The gap on non-marital child-bearing is jaw-dropping: Only 6 percent of college-educated mothers' babies are born out-of-wedlock, while it's 44 percent for moderately educated mothers and 54 percent for high school dropouts. In the 1980s, those figures were 2 percent, 13 percent and 33 percent, respectively. What explains this?
Americans of all backgrounds still agree on the value of marriage -- roughly 75 percent say "being married" is very important to them. But the meaning of marriage has changed dramatically in the last 40 years, according to the authors. A new model has greatly raised the bar, both emotional and financial, on what it takes to get and stay married.
In the past, our society adhered to the "Institutional" model of marriage. This model seeks to "integrate sex, parenthood, economic cooperation, and emotional intimacy" into the sort of "good- enough" marriage that our grandparents expected - and which most of us can still attain. Today, however, that model is being displaced by a yuppie-style "soul mate" model, which sees marriage primarily as a "couple-centered vehicle for personal growth, emotional intimacy, and shared consumption that depends for its survival on happiness and constant self-fulfillment". [In contrast with the Christian ideal of marriage, an ideal that is centered on finding one's own happiness through service to "the other", this new model is preeminently self-centered].
Many college-educated Americans are well- equipped to achieve a soul-mate-type marriage. They generally plan their lives using what the report calls the "success sequence:" a focus first on education and work, then on marriage, followed by child-bearing. This requires developing such virtues as delay of gratification and hard work. It also minimizes such stresses as out-of-wedlock birth, and maximizes financial resources that can be used for self-fulfillment.
But a "soul mate" marriage is beyond the reach of a growing number of moderately educated and poor adults. Today, these Americans tend to have more sexual partners, substance abuse, infidelity and unplanned pregnancies than do their college-educated peers, according to the report. Men in particular tend to embrace a "live-for-the-moment" ethic, and to have "long periods of idleness." This is hardly a recipe for marital success.

--

* **TASK PROMPT**: Extend the passage on marriage and the education gap, picking up right after its final sentence.

--

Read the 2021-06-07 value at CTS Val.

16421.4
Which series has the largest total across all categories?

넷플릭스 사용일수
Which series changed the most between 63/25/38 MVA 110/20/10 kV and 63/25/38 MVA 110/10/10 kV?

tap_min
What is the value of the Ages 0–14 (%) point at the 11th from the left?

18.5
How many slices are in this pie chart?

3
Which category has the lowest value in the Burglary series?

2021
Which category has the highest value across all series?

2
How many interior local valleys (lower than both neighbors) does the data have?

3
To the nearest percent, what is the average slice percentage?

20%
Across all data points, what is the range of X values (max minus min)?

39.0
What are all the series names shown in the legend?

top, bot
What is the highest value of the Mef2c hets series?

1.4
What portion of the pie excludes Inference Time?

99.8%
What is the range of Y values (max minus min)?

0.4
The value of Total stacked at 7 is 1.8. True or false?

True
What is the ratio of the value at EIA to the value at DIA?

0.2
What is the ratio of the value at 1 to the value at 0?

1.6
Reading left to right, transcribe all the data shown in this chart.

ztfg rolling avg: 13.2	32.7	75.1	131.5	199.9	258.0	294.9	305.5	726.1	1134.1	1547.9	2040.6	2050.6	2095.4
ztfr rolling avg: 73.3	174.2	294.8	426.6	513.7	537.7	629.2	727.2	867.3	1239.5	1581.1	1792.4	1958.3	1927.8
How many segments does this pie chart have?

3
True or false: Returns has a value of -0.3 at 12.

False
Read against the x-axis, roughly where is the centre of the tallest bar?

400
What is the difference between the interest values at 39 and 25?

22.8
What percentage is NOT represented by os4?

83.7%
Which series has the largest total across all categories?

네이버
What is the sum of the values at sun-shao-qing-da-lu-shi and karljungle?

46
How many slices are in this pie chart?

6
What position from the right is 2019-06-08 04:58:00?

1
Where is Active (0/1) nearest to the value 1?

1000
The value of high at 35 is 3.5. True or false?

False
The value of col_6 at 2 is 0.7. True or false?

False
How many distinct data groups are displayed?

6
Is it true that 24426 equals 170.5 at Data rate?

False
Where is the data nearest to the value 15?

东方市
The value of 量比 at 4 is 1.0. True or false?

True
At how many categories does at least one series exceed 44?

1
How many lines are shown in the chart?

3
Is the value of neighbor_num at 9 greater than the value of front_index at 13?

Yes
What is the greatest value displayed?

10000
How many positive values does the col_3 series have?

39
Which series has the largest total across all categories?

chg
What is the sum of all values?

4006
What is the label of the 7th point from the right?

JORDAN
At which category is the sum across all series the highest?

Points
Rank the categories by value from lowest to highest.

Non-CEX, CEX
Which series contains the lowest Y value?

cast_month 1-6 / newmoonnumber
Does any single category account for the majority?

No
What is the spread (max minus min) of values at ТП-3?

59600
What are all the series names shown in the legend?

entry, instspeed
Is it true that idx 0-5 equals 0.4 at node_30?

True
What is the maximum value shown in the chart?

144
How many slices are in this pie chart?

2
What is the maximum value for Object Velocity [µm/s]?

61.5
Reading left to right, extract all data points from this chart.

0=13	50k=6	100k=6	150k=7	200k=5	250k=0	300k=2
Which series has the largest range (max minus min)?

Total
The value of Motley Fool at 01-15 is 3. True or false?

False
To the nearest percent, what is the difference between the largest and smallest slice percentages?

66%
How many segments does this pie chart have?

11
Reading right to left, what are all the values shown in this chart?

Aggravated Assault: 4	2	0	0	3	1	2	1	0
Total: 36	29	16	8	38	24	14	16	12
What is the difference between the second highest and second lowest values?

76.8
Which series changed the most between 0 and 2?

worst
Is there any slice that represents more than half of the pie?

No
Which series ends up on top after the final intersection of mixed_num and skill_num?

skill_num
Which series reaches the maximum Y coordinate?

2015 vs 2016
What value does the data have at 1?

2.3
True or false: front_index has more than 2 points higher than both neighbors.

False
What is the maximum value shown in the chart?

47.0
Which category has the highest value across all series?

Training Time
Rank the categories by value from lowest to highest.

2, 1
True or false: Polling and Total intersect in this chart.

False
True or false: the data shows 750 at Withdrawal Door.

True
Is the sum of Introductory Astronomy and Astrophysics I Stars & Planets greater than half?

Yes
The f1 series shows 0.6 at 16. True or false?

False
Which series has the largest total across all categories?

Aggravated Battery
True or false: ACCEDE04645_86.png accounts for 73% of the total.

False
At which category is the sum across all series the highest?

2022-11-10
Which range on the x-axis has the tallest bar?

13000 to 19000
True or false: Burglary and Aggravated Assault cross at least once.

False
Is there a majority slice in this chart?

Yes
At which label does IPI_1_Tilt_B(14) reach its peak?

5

--

* **OUTPUT**:
Moderately educated Americans are also disengaging from institutions of work and civil society to a much greater degree than are those with college degrees. In the last 40 years, high school-educated men have become significantly more likely than college-educated men to experience bouts of unemployment, the report says. At the same time, the moderately educated are abandoning churches, Lions Clubs and VFW groups that supported their grandparents' "institutional" marriages and that teach "the habits of the heart" that sustain strong marriages.
Americans increasingly see marriage not as the gateway to adulthood but as a "capstone" that "signals couples have arrived, both financially and emotionally," according to the report.
The marriage gap is bad news for all. Young people without married parents are at risk for a host of social pathologies. Single mothers are more likely to live in poverty, while single men risk detachment from their children and from what the report calls the "civilizing power" of marriage.
If marriage becomes "a luxury good," in the report's words, consequences will be severe. This fundamental social institution "has long served the American experiment in democracy as an engine of the American Dream, a seedbed of virtue for children, and one of the few sources of social solidarity in a nation that otherwise prizes individual liberty."
* * * * *Where is the remedy for so alarming a sickness of soul? Today's Feast of the Holy Family offers the one and only remedy that works: family life centered in God. This is a remedy that is universally available. But will it be the remedy of our choice?